* _Exercise 1_: Can you sum up the passage on graphene and 6G in two sentences?
* _Exercise 2_: Reproduce the passage on graphene and 6G word for word from "RIS will do" to "use of graphene.".
* _Exercise 3_: Can you take the passage on graphene and 6G further, starting after its final sentence?

* _Passage shown_:
But it turns out that cannot happen without the help of wonder material graphene. Discovered in 2004, this single-layer, hexagonal matrix could be the key to faster communications and has implications for computing, the internet, and even global energy consumption.

Improving Hardware

In 2020, a $1 billion dollar investment was promised to kickstart 6G communications, as researchers forecast terahertz beams that will charge our phones, work unpowered devices, and improve sensing and positioning to within one centimeter.

But 5G is really only just emerging, and slowly at that. It is expected that 6G will be available by 2030, but much of the essential new hardware needed, like software programmable metasurfaces, does not exist yet.

The current copper sheets, printed circuit boards and conventional components just will not cut it. Power, performance, size and space constraints mean that intelligent reconfigurable surfaces and software-controlled metasurfaces are required to deliver the delicate far-infrared signals needed to massively advance smartphones, the Internet of Things (IoT), ICT, entertainment and medicine.

Graphene has a number of diverse and useful properties that make it ideal for numerous applications; used in metamaterials, it will become important for thermal, optical, electrical and electronic functions. It will be important in 6G active devices and the metamaterials essential to the manufacture of smart surfaces.

6G will not be successful without Reflective Intelligent Surfaces (RIS) - a revolutionary technology that can improve the performance of wireless data transmission systems - and they cannot succeed unless they are fabricated as metasurfaces affordably aligning, polarizing and redirecting beams with almost no electricity.

RIS will do more than just neaten and redirect the terahertz beams; it will also amplify them, and charge your phone and devices with no power – all with the use of graphene.

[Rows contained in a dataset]

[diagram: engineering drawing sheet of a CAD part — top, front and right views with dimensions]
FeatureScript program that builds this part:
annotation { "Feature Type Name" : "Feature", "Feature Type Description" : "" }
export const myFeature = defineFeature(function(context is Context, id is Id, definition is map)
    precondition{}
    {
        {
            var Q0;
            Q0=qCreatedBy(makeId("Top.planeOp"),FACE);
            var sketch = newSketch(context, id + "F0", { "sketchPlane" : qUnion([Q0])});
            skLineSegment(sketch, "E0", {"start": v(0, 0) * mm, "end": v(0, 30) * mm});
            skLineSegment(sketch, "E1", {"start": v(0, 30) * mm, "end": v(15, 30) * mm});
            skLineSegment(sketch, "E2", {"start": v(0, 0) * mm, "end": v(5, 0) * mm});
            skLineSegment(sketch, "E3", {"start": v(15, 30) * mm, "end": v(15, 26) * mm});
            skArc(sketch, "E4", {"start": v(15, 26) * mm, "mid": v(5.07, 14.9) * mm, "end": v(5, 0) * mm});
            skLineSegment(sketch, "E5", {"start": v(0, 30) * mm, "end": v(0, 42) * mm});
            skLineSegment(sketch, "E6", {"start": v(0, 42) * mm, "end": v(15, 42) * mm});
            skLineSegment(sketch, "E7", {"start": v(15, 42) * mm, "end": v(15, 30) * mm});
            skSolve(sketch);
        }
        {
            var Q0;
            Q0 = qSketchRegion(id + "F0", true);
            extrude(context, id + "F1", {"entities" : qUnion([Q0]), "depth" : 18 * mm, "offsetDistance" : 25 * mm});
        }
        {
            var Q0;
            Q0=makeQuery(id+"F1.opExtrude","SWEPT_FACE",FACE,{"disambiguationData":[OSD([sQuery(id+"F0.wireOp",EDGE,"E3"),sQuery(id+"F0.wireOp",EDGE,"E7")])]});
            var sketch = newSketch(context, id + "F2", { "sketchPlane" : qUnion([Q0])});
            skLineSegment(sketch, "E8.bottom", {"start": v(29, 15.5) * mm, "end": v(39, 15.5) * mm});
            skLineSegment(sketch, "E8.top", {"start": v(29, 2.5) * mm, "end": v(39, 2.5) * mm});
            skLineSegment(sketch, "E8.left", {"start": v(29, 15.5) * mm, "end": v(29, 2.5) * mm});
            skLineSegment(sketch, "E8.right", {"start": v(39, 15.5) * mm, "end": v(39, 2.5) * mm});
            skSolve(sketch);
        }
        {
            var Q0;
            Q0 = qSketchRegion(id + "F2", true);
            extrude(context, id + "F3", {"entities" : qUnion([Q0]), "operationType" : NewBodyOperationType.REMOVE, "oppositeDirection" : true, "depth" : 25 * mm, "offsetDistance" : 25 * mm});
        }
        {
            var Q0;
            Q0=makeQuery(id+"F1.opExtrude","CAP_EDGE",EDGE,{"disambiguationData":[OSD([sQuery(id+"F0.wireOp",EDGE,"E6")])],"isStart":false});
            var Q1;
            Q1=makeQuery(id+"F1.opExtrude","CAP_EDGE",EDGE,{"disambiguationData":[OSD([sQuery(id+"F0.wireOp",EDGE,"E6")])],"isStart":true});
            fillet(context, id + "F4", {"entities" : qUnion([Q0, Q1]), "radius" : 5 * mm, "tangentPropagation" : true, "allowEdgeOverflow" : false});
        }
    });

* _Written answer 1_: Graphene, discovered in 2004, could be the key to faster communications, and it will be important in the 6G active devices and metamaterials needed to make smart surfaces. 6G, expected by 2030, depends on Reflective Intelligent Surfaces made as metasurfaces, which will redirect and amplify terahertz beams and charge devices with no power, all using graphene.

* _Written answer 2_:
RIS will do more than just neaten and redirect the terahertz beams; it will also amplify them, and charge your phone and devices with no power – all with the use of graphene.

* _Written answer 3_:
The biggest leap forward in the development of equipment will be batteryless devices, instead, the signal will provide the power. Fit-and-forget graphene supercapacitors could replace batteries as 6G devices require less power. These devices excel in energy and power density, making the most of graphene’s exceptional conductivity and large area density.

Graphene also exhibits great thinness, electrical conductivity and heat conduction,  making it ideal for the smaller, thinner devices that consumers crave, which often show problems with heat dissipation.

Further developments will see the provision of device power by Wireless Information and Energy Transmission (WIET), along with energy harvesting. The technology will also have an impact on sensing and positioning. Next come optical devices and terahertz antennas for 6G and then transceivers, transistors, diodes, emitters.

A variety of optically stimulated graphene-based metasurfaces have been proposed and a number of dynamically controlled graphene multifunctional metasurfaces are being experimentally tested, including the so-called graphene field-effect transistor. The transistor features a large array of graphene reflective unit cells controlled independently by size and external static gate voltage for multifunctionality.

Other developments are making use of epitaxial graphene i.e., graphene grown by thermal decomposition on another surface. Epitaxial graphene on silicon carbide is being used in an efficient terahertz Schottky-diode detection scheme which could be used in 6G for ubiquitous sensing and positioning.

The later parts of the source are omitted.